Anyone who's ever moved furniture knows how frustrating it can be to get big items around tight corners, but surely you haven't been struggling with a sofa for more than 50 years. Mathematicians have, though.
The so-called "moving sofa problem" has been causing plenty of mathematical headaches since it was formally published by Leo Moser in 1966. It sounds simple enough: What's the largest sofa that will fit around a corner? To be more specific, "largest" means the greatest seating area, the hallway is a meter (3.3 feet) wide, the corner is 90 degrees, and the sofa must be pulled, not inclined or turned upright.
Although some promising solutions have been proposed over the years -- Joseph Gerver's 1992 answer is the current favorite -- to actually solve the problem, you have to demonstrate with an irrefutable mathematical proof that a particular sofa is the largest possible. And no one has done that ... yet.

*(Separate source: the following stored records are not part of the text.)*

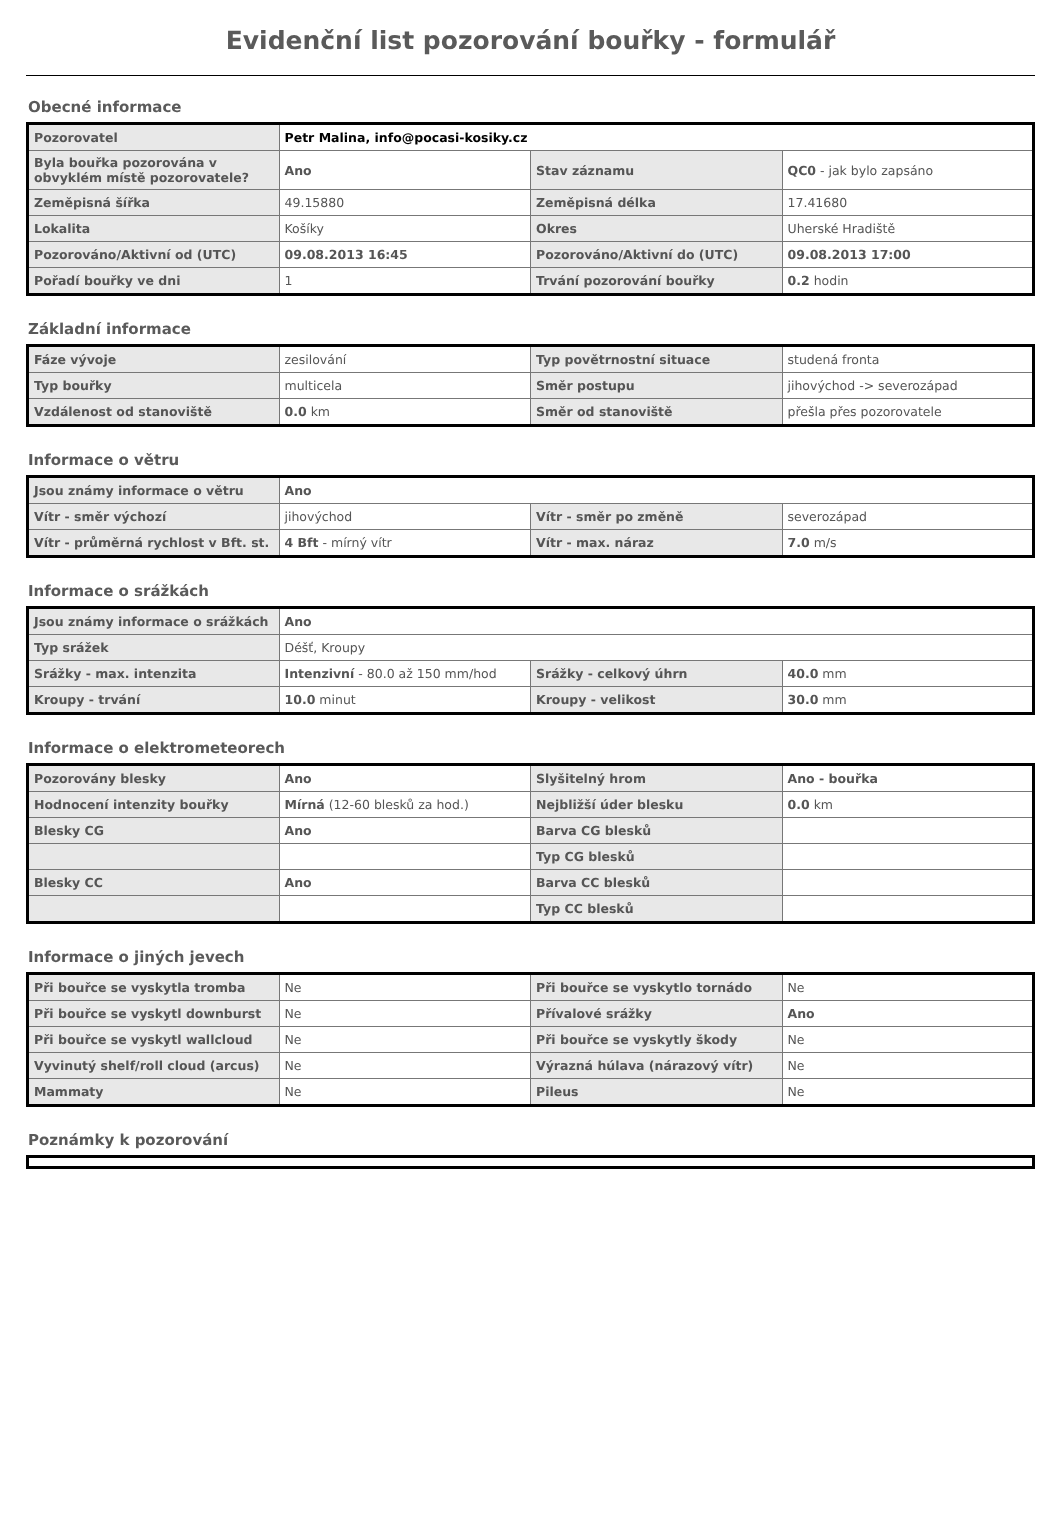Evidenční list pozorování bouřky - formulář
Obecné informace
| Pozorovatel | Petr Malina, info@pocasi-kosiky.cz | | |
| Byla bouřka pozorována v obvyklém místě pozorovatele? | Ano | Stav záznamu | QC0 - jak bylo zapsáno |
| Zeměpisná šířka | 49.15880 | Zeměpisná délka | 17.41680 |
| Lokalita | Košíky | Okres | Uherské Hradiště |
| Pozorováno/Aktivní od (UTC) | 09.08.2013 16:45 | Pozorováno/Aktivní do (UTC) | 09.08.2013 17:00 |
| Pořadí bouřky ve dni | 1 | Trvání pozorování bouřky | 0.2 hodin |
Základní informace
| Fáze vývoje | zesilování | Typ povětrnostní situace | studená fronta |
| Typ bouřky | multicela | Směr postupu | jihovýchod -> severozápad |
| Vzdálenost od stanoviště | 0.0 km | Směr od stanoviště | přešla přes pozorovatele |
Informace o větru
| Jsou známy informace o větru | Ano | | |
| Vítr - směr výchozí | jihovýchod | Vítr - směr po změně | severozápad |
| Vítr - průměrná rychlost v Bft. st. | 4 Bft - mírný vítr | Vítr - max. náraz | 7.0 m/s |
Informace o srážkách
| Jsou známy informace o srážkách | Ano | | |
| Typ srážek | Déšť, Kroupy | | |
| Srážky - max. intenzita | Intenzivní - 80.0 až 150 mm/hod | Srážky - celkový úhrn | 40.0 mm |
| Kroupy - trvání | 10.0 minut | Kroupy - velikost | 30.0 mm |
Informace o elektrometeorech
| Pozorovány blesky | Ano | Slyšitelný hrom | Ano - bouřka |
| Hodnocení intenzity bouřky | Mírná (12-60 blesků za hod.) | Nejbližší úder blesku | 0.0 km |
| Blesky CG | Ano | Barva CG blesků | |
| | | Typ CG blesků | |
| Blesky CC | Ano | Barva CC blesků | |
| | | Typ CC blesků | |
Informace o jiných jevech
| Při bouřce se vyskytla tromba | Ne | Při bouřce se vyskytlo tornádo | Ne |
| Při bouřce se vyskytl downburst | Ne | Přívalové srážky | Ano |
| Při bouřce se vyskytl wallcloud | Ne | Při bouřce se vyskytly škody | Ne |
| Vyvinutý shelf/roll cloud (arcus) | Ne | Výrazná húlava (nárazový vítr) | Ne |
| Mammaty | Ne | Pileus | Ne |
Poznámky k pozorování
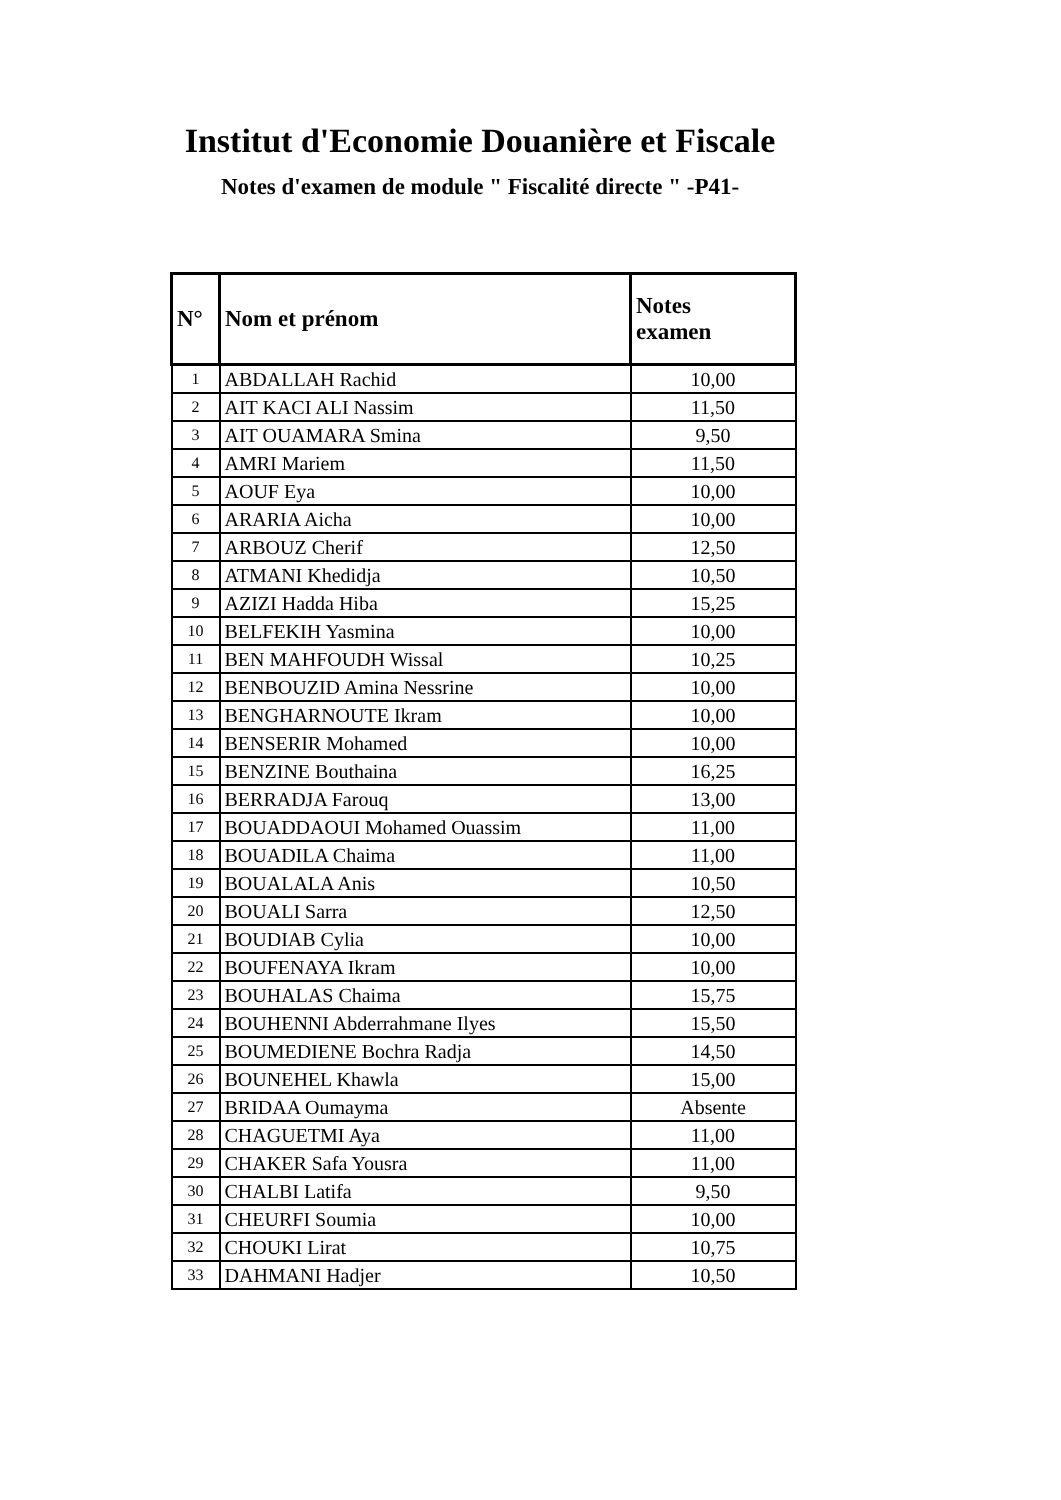Institut d'Economie Douanière et Fiscale
Notes d'examen de module " Fiscalité directe " -P41-
| N° | Nom et prénom | Notes examen |
| --- | --- | --- |
| 1 | ABDALLAH Rachid | 10,00 |
| 2 | AIT KACI ALI Nassim | 11,50 |
| 3 | AIT OUAMARA Smina | 9,50 |
| 4 | AMRI Mariem | 11,50 |
| 5 | AOUF Eya | 10,00 |
| 6 | ARARIA Aicha | 10,00 |
| 7 | ARBOUZ Cherif | 12,50 |
| 8 | ATMANI Khedidja | 10,50 |
| 9 | AZIZI Hadda Hiba | 15,25 |
| 10 | BELFEKIH Yasmina | 10,00 |
| 11 | BEN MAHFOUDH Wissal | 10,25 |
| 12 | BENBOUZID Amina Nessrine | 10,00 |
| 13 | BENGHARNOUTE Ikram | 10,00 |
| 14 | BENSERIR Mohamed | 10,00 |
| 15 | BENZINE Bouthaina | 16,25 |
| 16 | BERRADJA Farouq | 13,00 |
| 17 | BOUADDAOUI Mohamed Ouassim | 11,00 |
| 18 | BOUADILA Chaima | 11,00 |
| 19 | BOUALALA Anis | 10,50 |
| 20 | BOUALI Sarra | 12,50 |
| 21 | BOUDIAB Cylia | 10,00 |
| 22 | BOUFENAYA Ikram | 10,00 |
| 23 | BOUHALAS Chaima | 15,75 |
| 24 | BOUHENNI Abderrahmane Ilyes | 15,50 |
| 25 | BOUMEDIENE Bochra Radja | 14,50 |
| 26 | BOUNEHEL Khawla | 15,00 |
| 27 | BRIDAA Oumayma | Absente |
| 28 | CHAGUETMI Aya | 11,00 |
| 29 | CHAKER Safa Yousra | 11,00 |
| 30 | CHALBI Latifa | 9,50 |
| 31 | CHEURFI Soumia | 10,00 |
| 32 | CHOUKI Lirat | 10,75 |
| 33 | DAHMANI Hadjer | 10,50 |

Of course, mathematicians refuse to let the sofa problem lie and have even come up with variants to make matters more complicated. One such variant asks for the optimal shape of a sofa that must fit through a hallway with two right angles: one on the right and one on the left.
One suggestion: If you choose to tackle any of the sofa problems, take a nice nap first.
The magic of math:
- There's a 50-50 chance that two people in a room of 23 will share a birthday and a 99 percent chance of such an occurrence in a room with 75 people.
- It's a virtual certainty that the order of cards in a well-shuffled deck has never existed before.
- The only number in the English language that is spelled with the same number of letters as its name is "four."